Module cuda_std::atomic

Expand description

Atomic Types for modification of numbers in multiple threads in a sound way.

Core Interop

Every type in this module works on the CPU (targets outside of nvptx). However, core::sync::atomic types do NOT work on the GPU currently. This is because CUDA atomics have some fundamental differences that make representing them fully with existing core types impossible:

CUDA has block-scoped, device-scoped, and system-scoped atomics, core does not make such a distinction (obviously).
CUDA trivially supports relaxed/acquire/release orderings on most architectures, but SeqCst and other orderings use specialized instructions on compute capabilities 7.x+, but can be emulated with fences/membars on 7.x >. This makes it difficult to hide away such details in the codegen.
CUDA has hardware atomic floats, core does not.
CUDA makes the distinction between “fetch, do operation, read” (atom) and “do operation” (red).
Core thinks CUDA supports 8 and 16 bit atomics, this is a bug in the nvptx target but it is nevertheless an annoying detail to silently trap on.

Therefore we chose to go with the approach of implementing all atomics inside cuda_std.

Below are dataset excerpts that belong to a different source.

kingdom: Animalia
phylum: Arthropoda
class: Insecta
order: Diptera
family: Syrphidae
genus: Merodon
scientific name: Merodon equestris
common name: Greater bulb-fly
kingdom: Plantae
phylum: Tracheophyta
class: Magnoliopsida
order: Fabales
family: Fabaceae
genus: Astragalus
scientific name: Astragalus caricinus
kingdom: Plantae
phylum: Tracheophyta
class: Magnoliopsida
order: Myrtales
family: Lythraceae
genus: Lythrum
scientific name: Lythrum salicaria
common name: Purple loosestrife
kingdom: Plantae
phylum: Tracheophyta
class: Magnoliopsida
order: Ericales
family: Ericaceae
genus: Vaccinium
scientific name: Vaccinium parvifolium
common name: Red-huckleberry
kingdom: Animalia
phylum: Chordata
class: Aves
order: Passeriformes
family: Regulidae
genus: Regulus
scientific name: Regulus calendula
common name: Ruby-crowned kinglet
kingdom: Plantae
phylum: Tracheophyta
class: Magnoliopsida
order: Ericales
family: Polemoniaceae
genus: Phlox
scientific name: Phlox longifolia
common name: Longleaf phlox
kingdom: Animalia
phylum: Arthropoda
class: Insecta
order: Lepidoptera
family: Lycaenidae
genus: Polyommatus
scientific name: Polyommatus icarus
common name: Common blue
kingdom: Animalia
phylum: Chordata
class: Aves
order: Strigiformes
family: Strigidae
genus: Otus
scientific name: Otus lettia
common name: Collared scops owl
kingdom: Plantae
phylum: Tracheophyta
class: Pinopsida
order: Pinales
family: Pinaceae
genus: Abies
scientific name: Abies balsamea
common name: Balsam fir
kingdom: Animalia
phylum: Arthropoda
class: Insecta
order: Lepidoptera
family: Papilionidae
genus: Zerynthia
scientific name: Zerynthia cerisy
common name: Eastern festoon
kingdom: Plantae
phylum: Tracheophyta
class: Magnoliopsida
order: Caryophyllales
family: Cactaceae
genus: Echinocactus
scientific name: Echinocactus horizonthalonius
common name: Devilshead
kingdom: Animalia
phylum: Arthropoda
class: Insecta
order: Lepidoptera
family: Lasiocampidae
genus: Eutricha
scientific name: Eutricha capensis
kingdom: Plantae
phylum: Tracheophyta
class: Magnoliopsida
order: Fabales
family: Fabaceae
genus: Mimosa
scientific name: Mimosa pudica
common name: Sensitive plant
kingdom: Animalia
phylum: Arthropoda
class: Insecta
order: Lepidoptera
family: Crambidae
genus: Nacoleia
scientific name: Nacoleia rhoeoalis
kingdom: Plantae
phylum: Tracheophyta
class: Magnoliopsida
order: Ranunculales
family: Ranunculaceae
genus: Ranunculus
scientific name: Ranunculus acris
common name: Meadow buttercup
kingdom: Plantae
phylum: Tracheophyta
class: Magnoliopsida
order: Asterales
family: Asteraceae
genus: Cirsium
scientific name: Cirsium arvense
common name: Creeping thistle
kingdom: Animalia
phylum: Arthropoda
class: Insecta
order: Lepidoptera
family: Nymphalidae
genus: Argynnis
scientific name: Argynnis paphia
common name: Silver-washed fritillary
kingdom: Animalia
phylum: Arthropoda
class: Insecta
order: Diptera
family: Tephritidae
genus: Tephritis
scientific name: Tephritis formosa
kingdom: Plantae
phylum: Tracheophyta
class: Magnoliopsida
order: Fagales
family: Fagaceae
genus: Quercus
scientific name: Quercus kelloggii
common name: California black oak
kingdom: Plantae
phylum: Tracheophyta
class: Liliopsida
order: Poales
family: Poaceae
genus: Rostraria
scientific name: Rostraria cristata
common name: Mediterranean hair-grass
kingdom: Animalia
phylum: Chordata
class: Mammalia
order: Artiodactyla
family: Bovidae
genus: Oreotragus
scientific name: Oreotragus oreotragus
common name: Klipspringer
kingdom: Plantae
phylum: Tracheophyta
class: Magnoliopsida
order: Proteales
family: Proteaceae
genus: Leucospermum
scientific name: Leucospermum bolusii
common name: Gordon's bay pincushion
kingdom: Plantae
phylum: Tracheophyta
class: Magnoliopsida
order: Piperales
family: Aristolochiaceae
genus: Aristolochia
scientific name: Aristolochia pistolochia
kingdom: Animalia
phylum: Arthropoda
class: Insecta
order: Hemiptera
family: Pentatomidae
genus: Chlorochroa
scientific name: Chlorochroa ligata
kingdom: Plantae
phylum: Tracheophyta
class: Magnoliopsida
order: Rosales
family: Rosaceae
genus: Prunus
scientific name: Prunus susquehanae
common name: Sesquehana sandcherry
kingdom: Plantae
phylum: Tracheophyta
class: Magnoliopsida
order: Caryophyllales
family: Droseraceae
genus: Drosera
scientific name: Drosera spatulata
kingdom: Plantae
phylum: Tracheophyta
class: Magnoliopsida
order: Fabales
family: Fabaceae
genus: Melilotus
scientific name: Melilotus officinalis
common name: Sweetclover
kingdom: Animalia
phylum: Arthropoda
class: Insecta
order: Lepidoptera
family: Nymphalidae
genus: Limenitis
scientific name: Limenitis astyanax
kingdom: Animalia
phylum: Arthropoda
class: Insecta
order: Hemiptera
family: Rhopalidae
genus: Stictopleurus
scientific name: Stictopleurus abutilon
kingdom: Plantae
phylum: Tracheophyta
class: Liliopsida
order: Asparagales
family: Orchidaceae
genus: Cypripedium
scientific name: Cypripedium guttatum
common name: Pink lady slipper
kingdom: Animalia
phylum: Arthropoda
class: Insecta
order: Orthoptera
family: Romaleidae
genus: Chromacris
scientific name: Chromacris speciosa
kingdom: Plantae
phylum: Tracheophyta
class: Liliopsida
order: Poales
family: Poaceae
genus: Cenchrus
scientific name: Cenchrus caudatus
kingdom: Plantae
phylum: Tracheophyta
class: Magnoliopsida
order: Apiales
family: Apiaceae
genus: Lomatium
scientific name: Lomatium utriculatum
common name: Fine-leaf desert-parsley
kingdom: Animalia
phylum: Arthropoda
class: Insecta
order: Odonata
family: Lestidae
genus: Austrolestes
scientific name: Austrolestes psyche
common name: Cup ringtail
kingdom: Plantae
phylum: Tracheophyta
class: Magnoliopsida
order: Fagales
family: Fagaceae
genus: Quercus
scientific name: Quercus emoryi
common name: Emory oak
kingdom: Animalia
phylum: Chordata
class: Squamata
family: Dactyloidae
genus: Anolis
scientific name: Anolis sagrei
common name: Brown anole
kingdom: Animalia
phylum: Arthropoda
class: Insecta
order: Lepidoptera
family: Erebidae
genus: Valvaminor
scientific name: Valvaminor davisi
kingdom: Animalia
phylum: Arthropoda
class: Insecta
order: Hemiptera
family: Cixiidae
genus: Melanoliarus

In the future, we may support a subset of core atomics, but for now, you will have to use cuda_std atomics.

Modules

intrinsics

Raw CUDA-specific atomic functions that map to PTX instructions.

mid

Mid-level intrinsics that take an ordering parameter and emulate specialized instructions when not available (on lower compute capabilities).

Structs

AtomicF32

A 32-bit float type which can be safely shared between threads and synchronizes across a single device (GPU).

AtomicF64

A 64-bit float type which can be safely shared between threads and synchronizes across a single device (GPU).

BlockAtomicF32

A 32-bit float type which can be safely shared between threads and synchronizes across a single thread block (also called a CTA, cooperative thread array).

BlockAtomicF64

A 64-bit float type which can be safely shared between threads and synchronizes across a single thread block (also called a CTA, cooperative thread array).

SystemAtomicF32

A 32-bit float type which can be safely shared between threads and synchronizes across a single device (GPU).

SystemAtomicF64

A 64-bit float type which can be safely shared between threads and synchronizes across a single device (GPU).